Co-Autor: My Anh Cao
Das Bundesverfassungsgericht befasste sich in einem Beschluss vom 25. September 2023 (Az.: 1 BvR 1790/23) mit der Leistungspflicht der gesetzlichen Krankenversicherung für eine Off-Label-Therapie in Fällen einer lebensbedrohlichen oder regelmäßig tödlichen Erkrankung.
Der im Jahr 2020 geborene Beschwerdeführer leidet an der Krankheit GM2-Gangliosidose/Morbus Tay-Sachs, einer seltenen angeborenen Stoffwechselerkrankung, die zu einer schweren Behinderung und einer verkürzten Lebenserwartung führen kann. Eine anerkannte kausale Therapie gibt es nicht. Der Beschwerdeführer erhält seit dem Frühjahr 2022 eine Off-Label-Therapie mit dem Arzneimittel N-Acetyl-L-Leucin. Der Beschwerdeführer beantragte im November 2022 bei seiner Krankenkasse die Kostenübernahme für die Therapie mit dem Arzneistoff Miglustat, die von der Krankenkasse nach Einholung eines Gutachtens des Medizinischen Dienstes (MD) abgelehnt wurde. Nach dem Gutachten des MD könne kein positiver klinisch relevanter Effekt von Miglustat auf den Erkrankungsverlauf der Tay-Sachs-Erkrankung nahegelegt werden. Der Beschwerdeführer sieht sich durch die Ablehnung der Kostenübernahme in seinen Grundrechten verletzt.

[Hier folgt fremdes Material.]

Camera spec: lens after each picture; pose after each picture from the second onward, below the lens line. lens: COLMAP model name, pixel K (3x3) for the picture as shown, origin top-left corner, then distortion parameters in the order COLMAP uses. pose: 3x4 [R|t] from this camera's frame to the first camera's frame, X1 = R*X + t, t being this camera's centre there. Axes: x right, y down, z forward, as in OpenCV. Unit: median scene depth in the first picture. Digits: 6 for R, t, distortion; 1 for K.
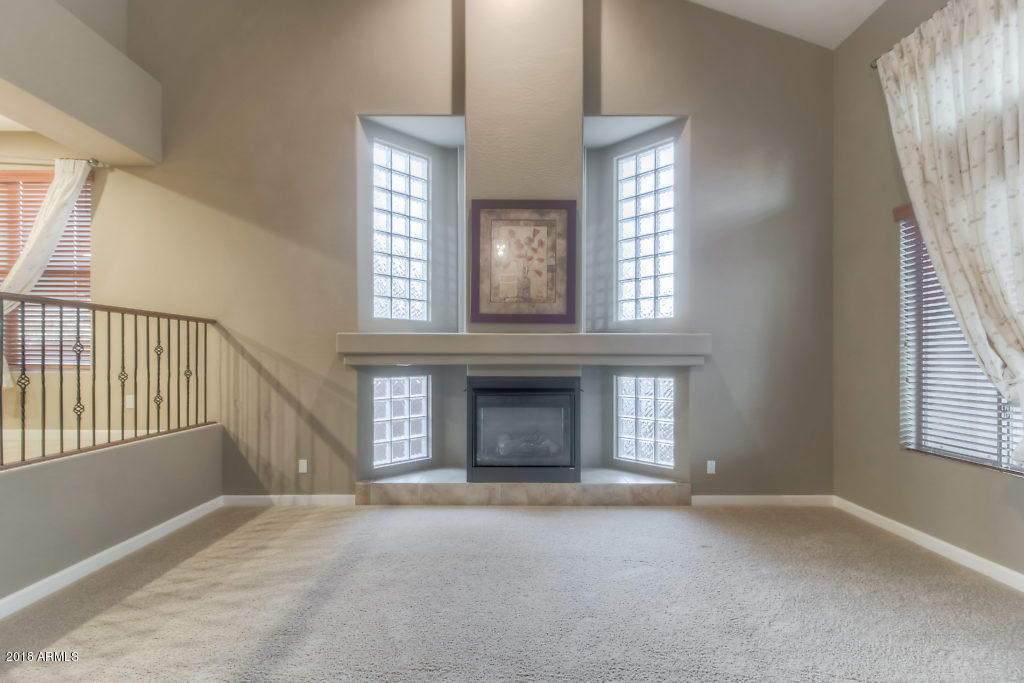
lens RADIAL K [[477.4, 0, 519.3], [0, 477.4, 358.6], [0, 0, 1]] dist [0.028415, -0.010852]
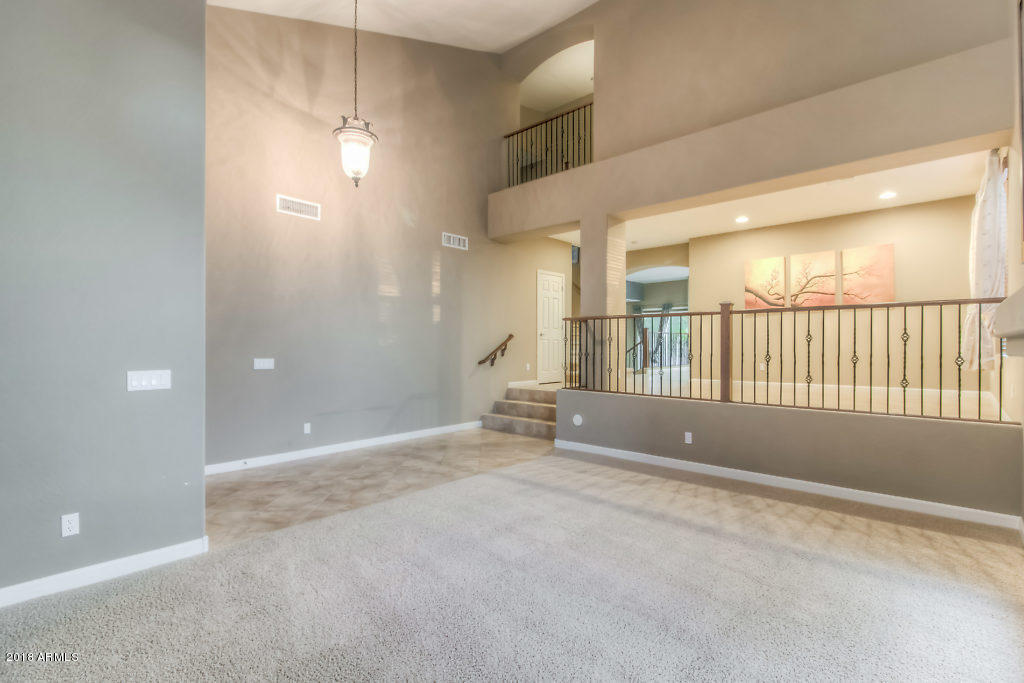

Das Bundesverfassungsgericht stellte in seinem Beschluss fest, dass die Verfassungsbeschwerde des Beschwerdeführers unzulässig sei, da sie nicht den Darlegungsanforderungen aus § 23 Abs. 1 Satz 2, § 92 BVerfGG genüge. Eine Grundrechtsverletzung durch die Verneinung des Anspruchs auf die begehrte Versorgung mit Miglustat wurde nicht ausreichend dargelegt. Aus Art. 2 Abs. 2 Satz 1 GG ergebe sich regelmäßig kein verfassungsrechtlicher Anspruch gegen die Krankenkassen auf Bereitstellung bestimmter und spezieller Gesundheitsleistungen. In besonders gelagerten Fällen könnten die Gerichte indes zu einer grundrechtsorientierten Auslegung der maßgeblichen Vorschriften des Krankenversicherungsrechts verpflichtet sein. Dies gelte insbesondere bei der Behandlung einer lebensbedrohlichen oder regelmäßig tödlichen Erkrankung. Hierzu müsse die von der versicherten Person gewählte andere Behandlungsmethode eine auf Indizien gestützte, nicht ganz fernliegende Aussicht auf Heilung oder eine spürbare positive Einwirkung auf den Krankheitsverlauf versprechen. Diese Indizien müssten im Verfahren ausreichend dargelegt werden. Die Hinweise könnten sich dabei aus dem Gesundheitszustand des Versicherten im Vergleich zu anderen nicht-behandelten und mit dieser Behandlungsmethode behandelten Personen sowie der Einschätzung der Wirksamkeit durch die Ärzte des Erkrankten ergeben. Nicht von der Leistungspflicht der gesetzlichen Krankenversicherung umfasst seien rein experimentelle Behandlungsmethoden, die nicht hinreichend durch Indizien gestützt seien. Grundsätzlich seien für die Darlegung der Wirksamkeit nicht zwingend Studien erforderlich, da ein Mindestmaß an wissenschaftlicher Datenlage auch aus anderen Erkenntnisquellen gewonnen werden könne. Wird zur Darlegung der Wirksamkeit der Behandlungsmethode die Einschätzung des behandelnden Arztes hinzugezogen, seien an diese hohe Anforderungen zu stellen. Dabei sei erforderlich, dass seitens des Arztes eine Prüfung im Einzelfall, ob ernsthafte Hinweise auf eine maßgebliche Wirksamkeit vorlägen, durchgeführt wurde.